Fill out any application and check "yes" under the ever-convicted-of-a-felony question, and see what happens.
"A lot of places won't even rent you an apartment," Aguirre said.
Across America, jails and prisons release 650,000 inmates a year. But the negative credential of hard time is practically a ticket back to the pokey.
About two-thirds of those who make it out return within three years, federal statistics show.
"What are you going to do? You've got to survive somehow," said Tim Welker, chief executive of Goodwill Industries of Denver. "You go back on the street and do what you're good at. ... And chances are, you've learned new skills in prison. ... It's a disastrous system."
Aguirre is a husky man whose arms still bulge from years of moving furniture. He walks with a limp and his face is scarred from an automobile accident eight years ago. This time, a friend was driving. None of Aguirre's DUI incidents resulted in injuries or accidents.
"I don't remember much," he said. "I woke up in a hospital. My femur bone went through my pelvis. They pulled it back through and reconstructed my pelvis."
Aguirre's parents died. He went through a messy divorce. He succumbed to alcoholism.
He does not want sympathy. He is willing to pay the price. He just needs a job to make the payments.
Last month, President Bush signed the Second Chance Act, which promises to allocate $326 million to states, local governments and nonprofits to provide vocational training, therapy and other services for freed prisoners.
It's a measure that should have been passed years ago, considering that the U.S. keeps more than 2.3 million people behind bars.
Aguirre found his hope at Advancement Plus, a job-training program provided by Goodwill.
It's set up to nurture those with employment barriers, helping them "get a job, get a better job and get a career," Welker said.
In January, Aguirre landed a job at AR Tech Inc., a Commerce City-based provider of asbestosabatement services.
He proudly dons his protective suit, respirator, rubber boots and gloves. Scraping asbestos-laden tile adhesive from commercial building floors pays considerably better than other gigs available to people in his position.

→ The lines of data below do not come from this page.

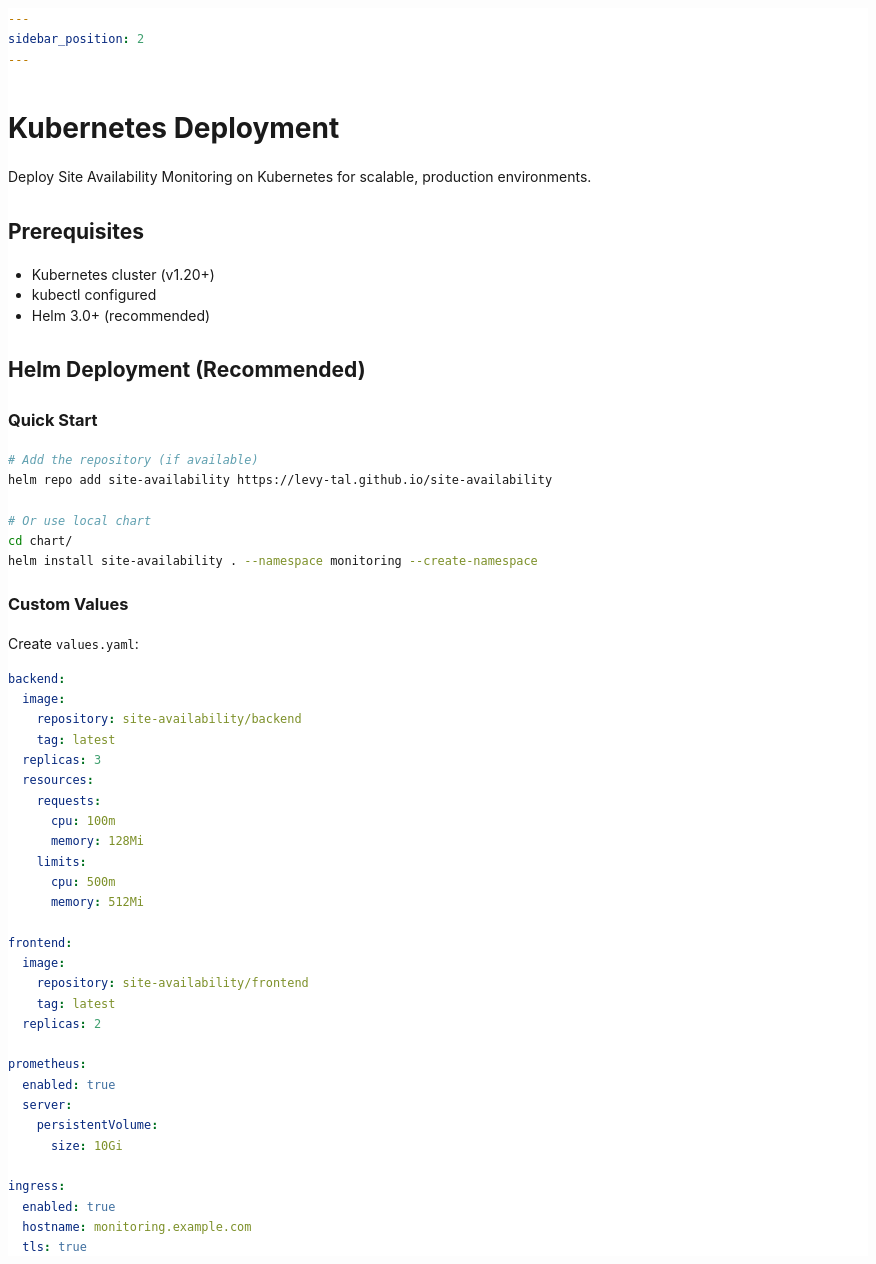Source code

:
 ```yaml
---
sidebar_position: 2
---
```


# Kubernetes Deployment

Deploy Site Availability Monitoring on Kubernetes for scalable, production environments.

## Prerequisites

- Kubernetes cluster (v1.20+)
- kubectl configured
- Helm 3.0+ (recommended)

## Helm Deployment (Recommended)

### Quick Start

```bash
# Add the repository (if available)
helm repo add site-availability https://levy-tal.github.io/site-availability

# Or use local chart
cd chart/
helm install site-availability . --namespace monitoring --create-namespace
```

### Custom Values

Create `values.yaml`:

```yaml
backend:
  image:
    repository: site-availability/backend
    tag: latest
  replicas: 3
  resources:
    requests:
      cpu: 100m
      memory: 128Mi
    limits:
      cpu: 500m
      memory: 512Mi

frontend:
  image:
    repository: site-availability/frontend
    tag: latest
  replicas: 2

prometheus:
  enabled: true
  server:
    persistentVolume:
      size: 10Gi

ingress:
  enabled: true
  hostname: monitoring.example.com
  tls: true
```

He's crawled out of debt. He was recently nominated for a "client of the month" citation at his halfway house. And the rhythm of his workweek keeps him focused.
"I've actually got more than $500 in savings now," Aguirre smiled. "I thank God every day for Goodwill helping me out."
In five years, where will he be?
"My goal is to be sober," he said. "Debt-free and sober. ... Five years from now, I see myself with a new hip. That's one of my biggest goals: to get insurance. And get a hip. I need a new hip, badly."